Mikolov et al. (2013) use PCA to project word embeddings into a two-dimensional space to visualize a single pattern captured by the Word2Vec model, while in this work we consider embeddings for different granular linguistic units. All pairs in Figure distance belong to the male-female" category and subtracting the two vectors results in roughly the same direction.


mikolov等。 (2013)使用PCA将嵌入式单词嵌入到二维空间中,以可视化Word2VEC模型捕获的单个模式,而在这项工作中我们考虑不同的颗粒语言单位的嵌入。图距离的所有对属于男性 - 女性“类别,并减去两个向量导致大致相同的方向。

p1 p2
p_man: employed by the man p_woman: hired by the woman
p_king: employed by the king p_queen: hired by the queen
p_dad: employed by his dad p_mom: hired by his mom
s man: He was employed by the man when he was 28.
s woman: He was hired by the woman at age 28.
s king: He was employed by the king when he was 28.
s queen: He was hired by the queen at age 28.
s dad: He was employed by his dad when he was 28.
s mom: He was hired by his mom at age 28.

TABLE XII: Annotation of phrases and sentences in Figure 4.


Clustering 聚类

Given that embeddings of sequences with the same kind of relationship will exhibit the same pattern in the vector space, we obtain the difference between pairs of embeddings for words, phrases and sentences from different categories and visualize them by t-SNE. Figure cluster shows that by subtracting two vectors, pairs that belong to the same category automatically fall into the same cluster. Only the pairs from capital-country" and city-state" cannot be totally distinguished, which is reasonable because they all describe the relationship between geographical entities.
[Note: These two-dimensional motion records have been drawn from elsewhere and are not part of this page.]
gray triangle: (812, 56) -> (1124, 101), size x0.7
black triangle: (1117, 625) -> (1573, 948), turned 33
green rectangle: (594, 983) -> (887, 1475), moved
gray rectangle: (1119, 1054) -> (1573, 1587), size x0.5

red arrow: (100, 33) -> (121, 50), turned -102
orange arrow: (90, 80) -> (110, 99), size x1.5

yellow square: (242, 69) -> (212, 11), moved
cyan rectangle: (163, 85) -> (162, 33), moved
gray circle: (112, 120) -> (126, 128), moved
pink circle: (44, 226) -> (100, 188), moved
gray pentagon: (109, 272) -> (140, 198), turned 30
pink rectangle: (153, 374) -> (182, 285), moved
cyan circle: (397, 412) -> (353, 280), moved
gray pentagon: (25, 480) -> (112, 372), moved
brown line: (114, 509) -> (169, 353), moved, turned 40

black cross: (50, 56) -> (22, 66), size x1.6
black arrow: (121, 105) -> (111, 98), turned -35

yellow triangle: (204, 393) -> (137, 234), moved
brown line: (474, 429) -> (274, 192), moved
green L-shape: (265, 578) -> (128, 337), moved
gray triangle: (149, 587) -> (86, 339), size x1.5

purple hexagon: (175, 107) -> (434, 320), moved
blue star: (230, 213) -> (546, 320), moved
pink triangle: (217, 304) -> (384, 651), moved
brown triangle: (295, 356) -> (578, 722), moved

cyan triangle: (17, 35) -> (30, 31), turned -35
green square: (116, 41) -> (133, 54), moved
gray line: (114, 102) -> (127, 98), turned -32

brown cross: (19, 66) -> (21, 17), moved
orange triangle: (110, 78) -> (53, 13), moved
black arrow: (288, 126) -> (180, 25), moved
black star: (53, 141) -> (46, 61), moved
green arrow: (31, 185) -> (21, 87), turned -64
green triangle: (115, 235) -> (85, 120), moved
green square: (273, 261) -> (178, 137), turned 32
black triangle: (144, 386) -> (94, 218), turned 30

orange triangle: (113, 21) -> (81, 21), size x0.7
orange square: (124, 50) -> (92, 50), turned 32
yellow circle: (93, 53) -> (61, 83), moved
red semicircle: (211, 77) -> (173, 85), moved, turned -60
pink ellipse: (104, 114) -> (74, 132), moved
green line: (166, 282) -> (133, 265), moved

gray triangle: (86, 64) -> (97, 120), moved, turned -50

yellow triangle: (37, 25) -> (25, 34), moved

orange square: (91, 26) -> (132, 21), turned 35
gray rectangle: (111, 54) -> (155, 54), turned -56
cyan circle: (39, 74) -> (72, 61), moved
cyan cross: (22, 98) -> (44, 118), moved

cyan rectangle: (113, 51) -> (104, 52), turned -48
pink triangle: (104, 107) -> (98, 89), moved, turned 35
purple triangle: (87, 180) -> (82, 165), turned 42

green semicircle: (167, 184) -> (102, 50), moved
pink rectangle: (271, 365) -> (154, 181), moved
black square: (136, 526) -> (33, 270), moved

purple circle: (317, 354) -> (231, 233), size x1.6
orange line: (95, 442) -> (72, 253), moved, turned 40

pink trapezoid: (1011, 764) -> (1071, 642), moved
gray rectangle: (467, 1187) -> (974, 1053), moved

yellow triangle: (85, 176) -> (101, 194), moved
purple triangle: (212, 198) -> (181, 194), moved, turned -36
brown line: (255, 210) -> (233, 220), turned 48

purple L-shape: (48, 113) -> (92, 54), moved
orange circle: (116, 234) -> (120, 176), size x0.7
We show examples in Figure faq_vector where BURT successfully retrieve the correct answer while TF-IDF and BM25 fail. Both sentences " and " contain the word ", which is a possible reason why TF-IDF tends to believe they highly match with each other, ignoring that the two sentences are actually describing two different issues. In contrast, using vector-based representations, BURT considers " as a paraphrase of ". As depicted in Figure faq_vector, queries are close to the correct responses and away from other sentences.

我们在图形faq_vector中显示示例,其中burt成功检索TF-IDF和BM25失败时的正确答案。两个句子“和”包含这个词“,这是为什么TF-IDF倾向于相信他们彼此高度相匹配的可能原因,忽略了这两个句子实际上描述了两个不同的问题。相比之下,使用基于矢量的表示, Burt认为“作为释义的”。如图Faq_vector所示,查询靠近正确的响应,远离其他句子。


8 Conclusion

This paper formally introduces the task of universal representation learning and then presents a pre-trained language model for such a purpose to map different granular linguistic units into the same vector space where similar sequences have similar representations and enable unified vector operations among different language hierarchies. In detail, we focus on the less concentrated language representation, seeking to learn a uniform vector form across different linguistic unit hierarchies. Far apart from learning either word only or sentence only representation, our method extends BERT's masking and training objective to a more general level, which leverage information from sequences of different lengths in a comprehensive way and effectively learns a universal representation from words, phrases to sentences. Overall, our proposed BURT outperforms its baselines on a wide range of downstream tasks with regard to sequences of different lengths in both English and Chinese languages. We especially provide an universal analogy task, an insurance FAQ dataset and an NLG dataset for extensive evaluation, where our well-trained universal representation model holds the promise for demonstrating accurate vector arithmetic with regard to words, phrases and sentences and in real-world retrieval applications.